How can I dynamically create models based on a variable list in dbt? (without creating a .sql for each var)

The problem I’m having

I need to dynamically create dbt models based on a variable list instead of manually maintaining a separate .sql file for each model. The list of models can change frequently, so I want dbt to generate models at runtime based on configuration.

The challenge is that dbt seems to require .sql files to exist in models/ before running dbt run, and I’m unsure how to dynamically create models without manually creating them beforehand.

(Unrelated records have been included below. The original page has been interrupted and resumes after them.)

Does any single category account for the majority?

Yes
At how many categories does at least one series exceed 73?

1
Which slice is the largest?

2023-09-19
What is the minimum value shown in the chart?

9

The context of why I’m trying to do this

I have different schemas of salesforce objects and I need a more scalable way to output transformed standard and custom object tables with formulas (based on the sfdc_formula_view macro).
We need to create formula tables for different Salesforce objects, such as:

• opportunity
• account
• custom_object_name_c
• another_custom_object_name_c

Instead of creating and maintaining a static .sql file for each Salesforce object, I want a way to generate these models dynamically based on a variable in dbt_project.yml:

vars:
  salesforce_objects_with_formulas: ["opportunity", "account", "custom_object_name_c", "another_custom_object_name_c"]

Ideally, this should allow:

  1. Auto-generating dbt models for each object in the list. It really would be a select *, but with also the additional SFDC formulas

  2. Keeping the models fully functional so that they can be materialized in dbt run.

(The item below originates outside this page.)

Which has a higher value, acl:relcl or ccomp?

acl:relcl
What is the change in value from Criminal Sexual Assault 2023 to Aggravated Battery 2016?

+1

  3. Avoiding unnecessary manual .sql file creation every time a new Salesforce object needs formula extraction.

What I’ve already tried

  • I tried looping inside a single .sql model, but dbt only allows one model per file, so only the last iteration ran.
    So theoretically something like this
{% set salesforce_objects = var('salesforce_objects_with_formulas', []) %}

{% for sfdc_object in salesforce_objects %}

    {{ config(
        alias='int_salesforce_' ~ sfdc_object ~ '_with_formulas',
        materialized='table'
    ) }}

    {{ salesforce_formula_utils.sfdc_formula_view(source_table=sfdc_object, materialization='table') }}

{% endfor %}
  • I considered using dbt run-operation to generate models in memory, but it seems dbt requires .sql files in the models/ directory before dbt run will recognize them. I was really hoping in-memory models was possible!
  • I attempted using a macro to define models dynamically, but dbt run did not pick up the generated models.

Instead of using Jinja to generate the models in memory, what if you used that Jinja code to generate actual .sql files? Since you define the variables in your dbt_project.yml and would need to update the project anyway with new variables, you could just generate .sql files anytime you had a new entry to your array variable.

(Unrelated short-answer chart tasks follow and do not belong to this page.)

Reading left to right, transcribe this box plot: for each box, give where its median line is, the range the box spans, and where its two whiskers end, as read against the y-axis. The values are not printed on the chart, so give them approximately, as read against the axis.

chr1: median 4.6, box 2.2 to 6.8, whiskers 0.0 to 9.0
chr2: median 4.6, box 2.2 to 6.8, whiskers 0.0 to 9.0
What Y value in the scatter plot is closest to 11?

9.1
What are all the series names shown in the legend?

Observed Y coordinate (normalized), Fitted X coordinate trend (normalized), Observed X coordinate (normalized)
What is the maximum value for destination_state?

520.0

This way, you can make sure you have tests and that your generated code is valid

Thanks for the suggestion! I see the benefit of generating .sql files so dbt can handle them properly, but in my case, I’m working with many different clients who have their own transformations and their own Salesforce objects. Manually creating or auto-generating separate .sql files for each object feels unscalable in the long term.

Today there’s a strong 1 file → 1 object pairing in dbt, but this definitely comes up from time to time and you’re describing a compelling use case!

For now I’ll suggest opening an issue - I thought we already had one but I can’t find it :thinking:

An objectively terrible idea that you really shouldn't do but might work

I have to emphasise that this is my personal idea and not something that dbt Labs recommends or promises will not break in weird ways in the future, but…

If you don’t mind making objects that don’t directly participate in the DAG, you can technically invoke dbt multiple times, and give the single model a different alias each time.

You should mind making objects that don’t participate in the DAG though - I’m not that familiar with the Salesforce formulae so I don’t know how practical that is.

It might not be so messy if you can union them all into one table later, using something like get_relations_by_pattern?

More pragmatically, could you run the Fivetran-provided script to generate the appropriate models on a GitHub action or something, so that the models are automatically persisted into your project?